╭─ Provided information
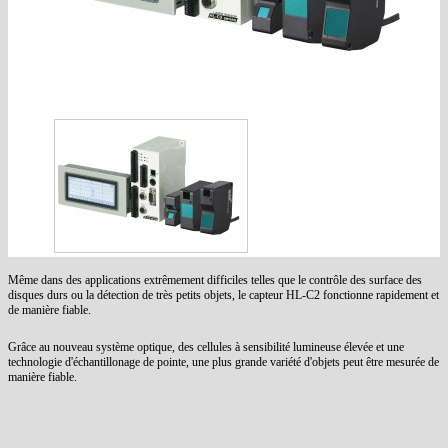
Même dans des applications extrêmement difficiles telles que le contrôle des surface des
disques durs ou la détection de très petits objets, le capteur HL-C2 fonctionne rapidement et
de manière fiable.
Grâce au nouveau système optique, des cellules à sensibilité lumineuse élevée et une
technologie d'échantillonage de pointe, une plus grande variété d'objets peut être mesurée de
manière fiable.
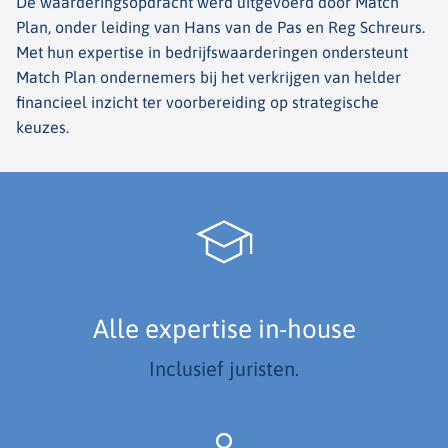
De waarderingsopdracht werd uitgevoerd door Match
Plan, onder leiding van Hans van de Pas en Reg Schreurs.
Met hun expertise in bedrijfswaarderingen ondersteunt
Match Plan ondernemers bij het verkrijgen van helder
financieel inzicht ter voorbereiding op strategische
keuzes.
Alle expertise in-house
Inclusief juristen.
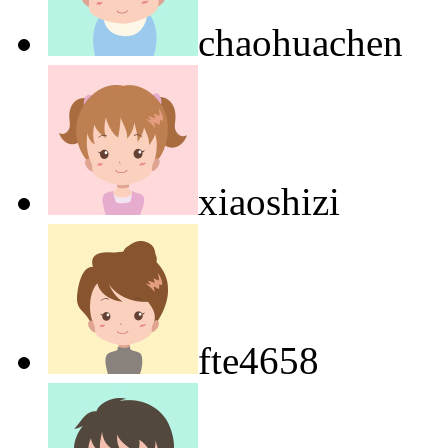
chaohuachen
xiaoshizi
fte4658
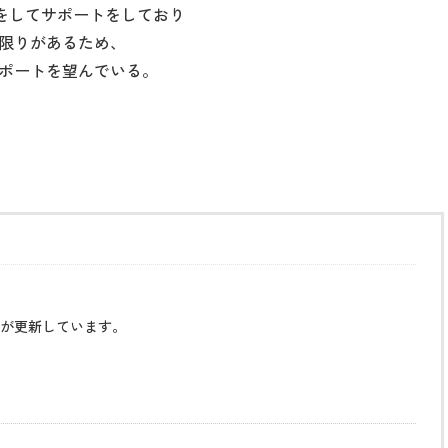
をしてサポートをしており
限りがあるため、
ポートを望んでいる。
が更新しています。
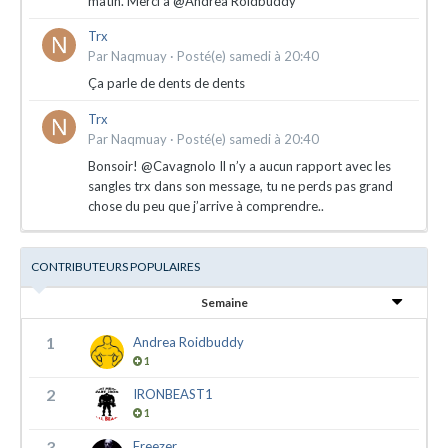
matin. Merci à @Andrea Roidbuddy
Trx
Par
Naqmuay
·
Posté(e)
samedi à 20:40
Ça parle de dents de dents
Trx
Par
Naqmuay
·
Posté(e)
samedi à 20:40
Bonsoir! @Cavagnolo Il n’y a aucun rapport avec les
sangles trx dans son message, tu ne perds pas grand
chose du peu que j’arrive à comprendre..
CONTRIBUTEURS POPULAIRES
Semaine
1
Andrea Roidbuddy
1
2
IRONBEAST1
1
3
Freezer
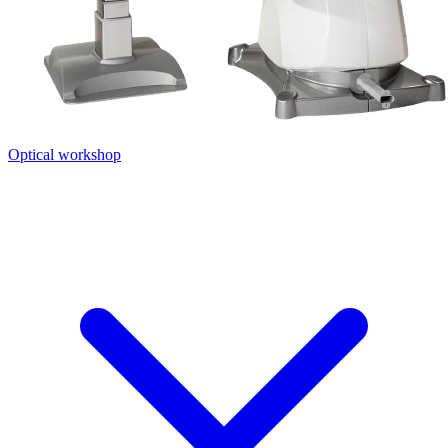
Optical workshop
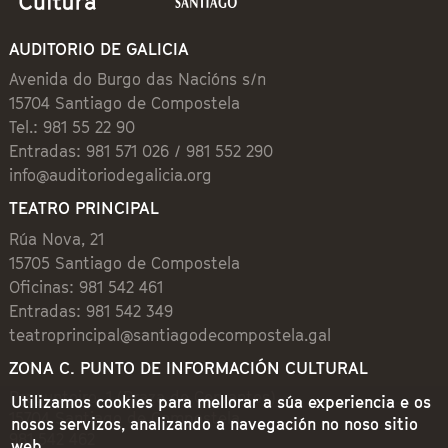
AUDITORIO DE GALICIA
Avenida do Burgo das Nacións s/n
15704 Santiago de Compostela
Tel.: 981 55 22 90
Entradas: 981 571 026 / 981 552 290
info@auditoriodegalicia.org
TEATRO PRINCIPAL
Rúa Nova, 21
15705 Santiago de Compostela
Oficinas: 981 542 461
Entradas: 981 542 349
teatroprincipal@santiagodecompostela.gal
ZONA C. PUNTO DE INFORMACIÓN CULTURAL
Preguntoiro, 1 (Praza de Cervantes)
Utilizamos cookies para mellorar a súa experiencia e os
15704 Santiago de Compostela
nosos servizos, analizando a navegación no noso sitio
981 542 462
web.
╰─
Task to complete: With the pictures omitted, the entries are to be transcribed in full, exactly as they appear.

Task response:
Même dans des applications extrêmement difficiles telles que le contrôle des surface des
disques durs ou la détection de très petits objets, le capteur HL-C2 fonctionne rapidement et
de manière fiable.
Grâce au nouveau système optique, des cellules à sensibilité lumineuse élevée et une
technologie d'échantillonage de pointe, une plus grande variété d'objets peut être mesurée de
manière fiable.
De waarderingsopdracht werd uitgevoerd door Match
Plan, onder leiding van Hans van de Pas en Reg Schreurs.
Met hun expertise in bedrijfswaarderingen ondersteunt
Match Plan ondernemers bij het verkrijgen van helder
financieel inzicht ter voorbereiding op strategische
keuzes.
Alle expertise in-house
Inclusief juristen.
chaohuachen
xiaoshizi
fte4658
をしてサポートをしており
限りがあるため、
ポートを望んでいる。
が更新しています。
matin. Merci à @Andrea Roidbuddy
Trx
Par
Naqmuay
·
Posté(e)
samedi à 20:40
Ça parle de dents de dents
Trx
Par
Naqmuay
·
Posté(e)
samedi à 20:40
Bonsoir! @Cavagnolo Il n’y a aucun rapport avec les
sangles trx dans son message, tu ne perds pas grand
chose du peu que j’arrive à comprendre..
CONTRIBUTEURS POPULAIRES
Semaine
1
Andrea Roidbuddy
1
2
IRONBEAST1
1
3
Freezer
Optical workshop
AUDITORIO DE GALICIA
Avenida do Burgo das Nacións s/n
15704 Santiago de Compostela
Tel.: 981 55 22 90
Entradas: 981 571 026 / 981 552 290
info@auditoriodegalicia.org
TEATRO PRINCIPAL
Rúa Nova, 21
15705 Santiago de Compostela
Oficinas: 981 542 461
Entradas: 981 542 349
teatroprincipal@santiagodecompostela.gal
ZONA C. PUNTO DE INFORMACIÓN CULTURAL
Preguntoiro, 1 (Praza de Cervantes)
Utilizamos cookies para mellorar a súa experiencia e os
15704 Santiago de Compostela
nosos servizos, analizando a navegación no noso sitio
981 542 462
web.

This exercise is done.